Litera Meat closed the year 2022 with profits of more than 800 million euros, and the union asserts that it did so “at the expense of workers’ health” and, often, “imposing a climate of fear,” with a regime “hostile” based on “completely arbitrary sanctions and dismissals, administered by the company and related managers who corner anyone who tries to exercise any right that entails the slightest reduction in the production of that day”.

For all these reasons, the CNT union has demanded through this strike issues that it considers “basic”: “Reduce the speed of the belts to a rate that does not ruin the health of the workers; revoke sanctions and reinstate colleagues unfairly dismissed; guarantee free access to the bathroom during the work day, without restrictions and when each worker has the need; improve protective equipment and work clothing, complying with the collective agreement; allow proper sharpening of knives, essential to prevent accidents; or ensure that the machines are used safely, with the necessary number of workers.”

The strike, described as a “resounding success”, has been responded to by the company. CNT assures that the pickets have had a growing number of participants and that the buses made available by Litera Meat for its employees arrived at the plant “half empty.” The strike committee managed to access the facilities and there they saw “many tapes without people and movement of personnel”, with the suspicion that the Pini Group “is pulling in external workers and internal scabs” to stop the effects of the stoppages, according to these same sources.

CNT announces “economic consequences” for the macro-slaughterhouse, at a time when there is also greater activity due to the Christmas holidays. Litera Meat, on the other hand, minimizes the impact of the strike, since “work activity has not been paralyzed at any time,” it assures, and plant operations have been “adapted to this exceptional situation.” He adds that “a large part of the people who have demonstrated are not part of the company’s staff,” and insists on “the recurrent use of misinformation in the discourse used by CNT, also disseminating figures that do not correspond to the reality of the facts.”
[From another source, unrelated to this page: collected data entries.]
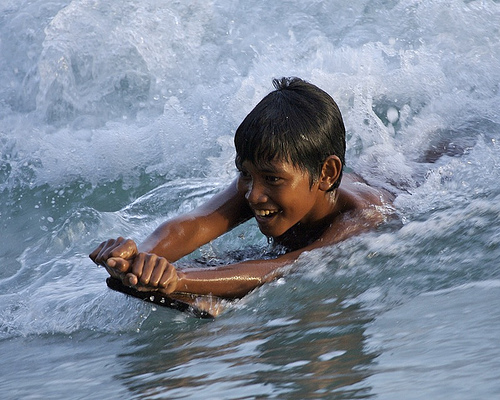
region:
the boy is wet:
[81, 74, 408, 344]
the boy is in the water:
[66, 73, 415, 338]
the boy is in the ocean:
[71, 73, 416, 328]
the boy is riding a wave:
[79, 75, 413, 344]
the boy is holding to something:
[82, 215, 231, 334]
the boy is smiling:
[248, 205, 282, 224]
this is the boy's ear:
[316, 153, 342, 197]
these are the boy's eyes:
[233, 165, 290, 191]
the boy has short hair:
[232, 75, 344, 209]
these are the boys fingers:
[81, 237, 178, 294]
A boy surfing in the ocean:
[54, 63, 471, 379]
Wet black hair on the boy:
[218, 76, 370, 191]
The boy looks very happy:
[234, 95, 349, 235]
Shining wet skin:
[101, 188, 258, 269]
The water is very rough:
[40, 50, 237, 165]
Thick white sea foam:
[342, 52, 456, 121]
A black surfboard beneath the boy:
[85, 278, 215, 338]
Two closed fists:
[82, 234, 180, 294]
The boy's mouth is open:
[245, 199, 281, 226]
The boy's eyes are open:
[230, 164, 291, 189]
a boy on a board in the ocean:
[88, 76, 408, 301]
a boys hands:
[92, 230, 179, 298]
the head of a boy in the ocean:
[226, 76, 347, 233]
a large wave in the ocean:
[2, 1, 497, 398]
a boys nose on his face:
[240, 187, 270, 204]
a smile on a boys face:
[249, 208, 282, 223]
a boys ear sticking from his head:
[323, 156, 343, 194]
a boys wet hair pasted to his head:
[235, 76, 340, 192]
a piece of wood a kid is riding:
[96, 267, 223, 323]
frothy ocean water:
[14, 8, 486, 181]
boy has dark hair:
[250, 88, 313, 164]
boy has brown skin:
[243, 151, 388, 243]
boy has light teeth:
[242, 204, 276, 230]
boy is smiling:
[228, 179, 296, 246]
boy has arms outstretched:
[80, 252, 212, 346]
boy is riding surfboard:
[110, 261, 237, 343]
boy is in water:
[53, 153, 429, 378]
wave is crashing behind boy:
[113, 22, 475, 207]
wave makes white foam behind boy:
[108, 3, 475, 135]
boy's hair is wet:
[231, 53, 367, 201]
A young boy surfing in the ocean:
[24, 28, 481, 387]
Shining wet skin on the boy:
[154, 206, 230, 256]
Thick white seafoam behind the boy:
[56, 15, 184, 129]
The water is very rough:
[396, 64, 486, 345]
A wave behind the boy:
[47, 94, 194, 202]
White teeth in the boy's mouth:
[251, 206, 276, 221]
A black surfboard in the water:
[112, 274, 213, 327]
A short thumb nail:
[102, 251, 117, 271]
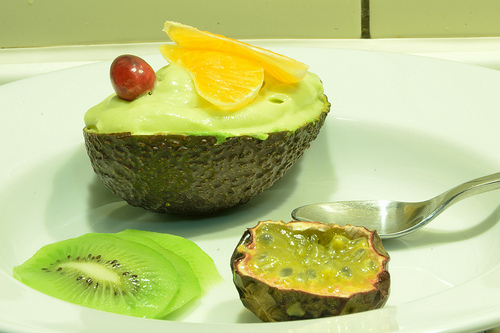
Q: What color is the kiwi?
A: Green.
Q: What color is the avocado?
A: Green.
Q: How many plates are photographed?
A: 1.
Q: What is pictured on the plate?
A: Fruits.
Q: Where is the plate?
A: Table.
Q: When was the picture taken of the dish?
A: Early morning.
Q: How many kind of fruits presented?
A: 5.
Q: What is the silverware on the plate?
A: Spoon.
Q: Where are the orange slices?
A: Top of the avocado.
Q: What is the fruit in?
A: Avocado skin.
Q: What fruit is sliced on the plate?
A: Kiwi.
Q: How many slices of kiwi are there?
A: Three.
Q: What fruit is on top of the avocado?
A: Oranges and grape.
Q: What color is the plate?
A: White.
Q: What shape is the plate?
A: Round.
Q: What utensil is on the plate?
A: Spoon.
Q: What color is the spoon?
A: Silver.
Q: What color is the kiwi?
A: Green.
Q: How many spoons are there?
A: One.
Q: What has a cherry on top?
A: Avocado.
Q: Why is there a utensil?
A: To pick up food.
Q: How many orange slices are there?
A: 2.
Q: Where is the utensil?
A: On plate.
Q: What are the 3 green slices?
A: Kiwi.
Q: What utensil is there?
A: Spoon.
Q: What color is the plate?
A: White.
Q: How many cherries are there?
A: 1.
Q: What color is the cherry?
A: Red.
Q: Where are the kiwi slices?
A: Front left.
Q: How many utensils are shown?
A: 1.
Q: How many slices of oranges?
A: 2.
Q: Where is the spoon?
A: In the bowl.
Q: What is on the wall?
A: Off-white tile.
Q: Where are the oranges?
A: On top the avocado.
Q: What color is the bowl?
A: White.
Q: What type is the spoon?
A: Stainless steel.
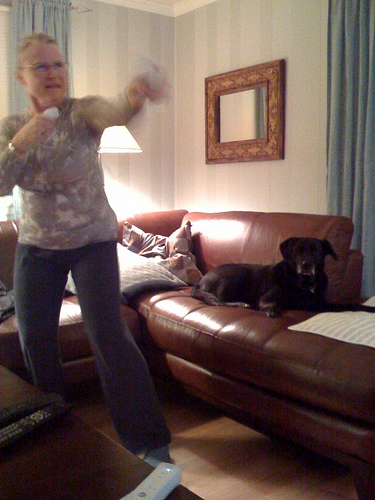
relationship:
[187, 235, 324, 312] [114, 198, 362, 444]
dog sitting couch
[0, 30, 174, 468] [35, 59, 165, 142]
lady playing game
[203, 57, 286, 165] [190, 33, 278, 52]
frame on wall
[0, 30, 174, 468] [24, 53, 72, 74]
lady wearing glasses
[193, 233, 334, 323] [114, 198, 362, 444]
dog on couch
At the same time, in its reply to the union, it states that it follows an occupational risk prevention plan approved by the company’s management, assumed by its entire organizational structure and known by all its workers through prior and mandatory training. He explains, on the other hand, that the company has a specific knife sharpening area made up of ten people exclusively in charge of guaranteeing the good condition of the work utensils throughout the day.

The occupational risk prevention area, these sources add, is responsible for supplying the necessary protective equipment to all the company’s workers, as well as the work clothing required by the different areas of the meat industry to guarantee safety in the workplace. the entire work environment. Nearly 1,300,000 euros annually are allocated to the supply of protective equipment, clothing and work footwear, he concludes.
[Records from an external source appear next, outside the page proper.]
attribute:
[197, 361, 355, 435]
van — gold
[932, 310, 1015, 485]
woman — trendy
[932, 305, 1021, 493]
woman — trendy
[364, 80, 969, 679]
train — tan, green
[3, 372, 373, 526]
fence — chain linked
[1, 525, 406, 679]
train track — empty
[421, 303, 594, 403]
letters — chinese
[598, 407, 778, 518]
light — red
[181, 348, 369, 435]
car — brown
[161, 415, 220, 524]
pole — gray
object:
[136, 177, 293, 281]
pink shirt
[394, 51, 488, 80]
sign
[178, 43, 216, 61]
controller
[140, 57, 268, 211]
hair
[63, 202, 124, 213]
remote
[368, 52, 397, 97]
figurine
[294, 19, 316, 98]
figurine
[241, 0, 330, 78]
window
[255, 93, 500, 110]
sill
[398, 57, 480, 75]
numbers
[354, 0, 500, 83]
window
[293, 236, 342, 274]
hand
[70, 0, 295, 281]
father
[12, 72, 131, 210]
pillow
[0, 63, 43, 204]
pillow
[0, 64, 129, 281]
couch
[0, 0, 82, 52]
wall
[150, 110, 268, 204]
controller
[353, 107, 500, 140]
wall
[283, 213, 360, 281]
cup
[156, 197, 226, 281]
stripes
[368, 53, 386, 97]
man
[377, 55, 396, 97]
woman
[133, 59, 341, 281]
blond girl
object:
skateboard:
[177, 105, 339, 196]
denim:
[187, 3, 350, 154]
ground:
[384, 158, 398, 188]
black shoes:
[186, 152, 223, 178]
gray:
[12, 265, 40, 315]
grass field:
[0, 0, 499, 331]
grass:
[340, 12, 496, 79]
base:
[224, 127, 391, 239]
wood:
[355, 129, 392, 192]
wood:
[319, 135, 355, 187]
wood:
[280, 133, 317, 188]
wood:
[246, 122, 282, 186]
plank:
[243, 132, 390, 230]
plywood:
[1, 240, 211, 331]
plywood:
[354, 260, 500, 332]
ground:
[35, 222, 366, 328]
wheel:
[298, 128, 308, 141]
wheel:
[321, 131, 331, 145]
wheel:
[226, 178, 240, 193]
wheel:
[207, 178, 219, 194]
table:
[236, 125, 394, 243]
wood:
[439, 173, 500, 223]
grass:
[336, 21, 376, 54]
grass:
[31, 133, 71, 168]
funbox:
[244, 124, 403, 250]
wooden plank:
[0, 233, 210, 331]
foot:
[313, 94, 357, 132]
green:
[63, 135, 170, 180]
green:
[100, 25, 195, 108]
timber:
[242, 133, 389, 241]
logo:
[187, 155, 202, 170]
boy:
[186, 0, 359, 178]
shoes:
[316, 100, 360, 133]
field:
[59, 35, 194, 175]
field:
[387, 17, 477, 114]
The CNT union section in Litera Meat has, according to it, “growing support” since its implementation four years ago. It has promoted a strike from which the Workers’ Commissions (CC OO) has distanced itself, with a majority presence in the works council and which accuses CNT of moving for “political interests” and of pursuing “possible blackmail in search of its own benefits.” ”, rather than being governed by “a true concern for the Litera Meat workers.” UGT and OSTA are also present in the works council and the latter has aligned itself with CNT’s demands.